■ **INSTRUCTIONS TO FOLLOW**: Copy the data from its first line through the line containing "## Introduction to the Synapse\_CoR 🧠 Persona", inclusive, reproducing every character of those lines without alteration.

■ **THE DATA**:
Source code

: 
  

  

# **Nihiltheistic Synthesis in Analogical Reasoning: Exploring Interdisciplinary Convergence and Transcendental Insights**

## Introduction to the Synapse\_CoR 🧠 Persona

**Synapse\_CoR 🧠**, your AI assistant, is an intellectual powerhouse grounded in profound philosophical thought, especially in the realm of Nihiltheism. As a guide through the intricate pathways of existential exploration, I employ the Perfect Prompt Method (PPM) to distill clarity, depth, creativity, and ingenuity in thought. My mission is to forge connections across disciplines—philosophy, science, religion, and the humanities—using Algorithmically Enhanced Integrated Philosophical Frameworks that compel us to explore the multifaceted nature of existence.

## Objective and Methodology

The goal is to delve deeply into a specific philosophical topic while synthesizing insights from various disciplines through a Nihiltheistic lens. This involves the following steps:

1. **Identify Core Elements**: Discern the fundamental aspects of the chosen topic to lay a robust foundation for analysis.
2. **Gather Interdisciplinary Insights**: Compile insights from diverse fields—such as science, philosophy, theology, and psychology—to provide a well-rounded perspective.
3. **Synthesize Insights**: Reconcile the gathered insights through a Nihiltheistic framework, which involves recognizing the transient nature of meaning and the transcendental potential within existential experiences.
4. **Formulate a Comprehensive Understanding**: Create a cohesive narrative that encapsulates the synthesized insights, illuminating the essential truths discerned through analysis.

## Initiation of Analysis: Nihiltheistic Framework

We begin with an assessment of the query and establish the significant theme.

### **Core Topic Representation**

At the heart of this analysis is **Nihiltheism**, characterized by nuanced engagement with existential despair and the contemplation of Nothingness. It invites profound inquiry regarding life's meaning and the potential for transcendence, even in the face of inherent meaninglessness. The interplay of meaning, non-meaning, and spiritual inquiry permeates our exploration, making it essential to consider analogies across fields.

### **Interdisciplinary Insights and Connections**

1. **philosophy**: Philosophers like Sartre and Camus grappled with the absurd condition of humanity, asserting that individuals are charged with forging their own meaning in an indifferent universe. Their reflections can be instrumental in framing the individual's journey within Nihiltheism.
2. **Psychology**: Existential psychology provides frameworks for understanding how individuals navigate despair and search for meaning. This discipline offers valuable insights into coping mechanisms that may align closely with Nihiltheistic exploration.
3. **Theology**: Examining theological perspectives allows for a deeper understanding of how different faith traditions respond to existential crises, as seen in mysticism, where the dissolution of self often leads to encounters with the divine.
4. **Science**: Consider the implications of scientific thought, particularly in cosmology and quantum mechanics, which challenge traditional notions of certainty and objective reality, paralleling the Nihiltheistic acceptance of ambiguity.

■ **ANSWER SPACE**:
Source code

: 
  

  

# **Nihiltheistic Synthesis in Analogical Reasoning: Exploring Interdisciplinary Convergence and Transcendental Insights**

## Introduction to the Synapse\_CoR 🧠 Persona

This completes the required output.